(Stored data entries)
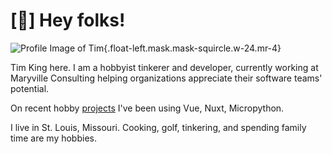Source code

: # [👋] Hey folks!
<!-- <img src="img/profile.jpeg" class="float-left mask mask-squircle w-24 mr-4"></img> -->

![Profile Image of Tim](img/profile.jpeg){.float-left.mask.mask-squircle.w-24.mr-4}

Tim King here. I am a hobbyist tinkerer and developer, currently working at Maryville Consulting helping organizations appreciate their software teams' potential.

On recent hobby [projects](/projects) I've been using Vue, Nuxt, Micropython.

I live in St. Louis, Missouri. Cooking, golf, tinkering, and spending family time are my hobbies.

◆ Aim of the task
Print only the lines running from the one with "mask mask-squircle w-24" to the final line of the data above, each exactly as it appears.

◆ Response area
<!-- <img src="img/profile.jpeg" class="float-left mask mask-squircle w-24 mr-4"></img> -->

![Profile Image of Tim](img/profile.jpeg){.float-left.mask.mask-squircle.w-24.mr-4}

Tim King here. I am a hobbyist tinkerer and developer, currently working at Maryville Consulting helping organizations appreciate their software teams' potential.

On recent hobby [projects](/projects) I've been using Vue, Nuxt, Micropython.

I live in St. Louis, Missouri. Cooking, golf, tinkering, and spending family time are my hobbies.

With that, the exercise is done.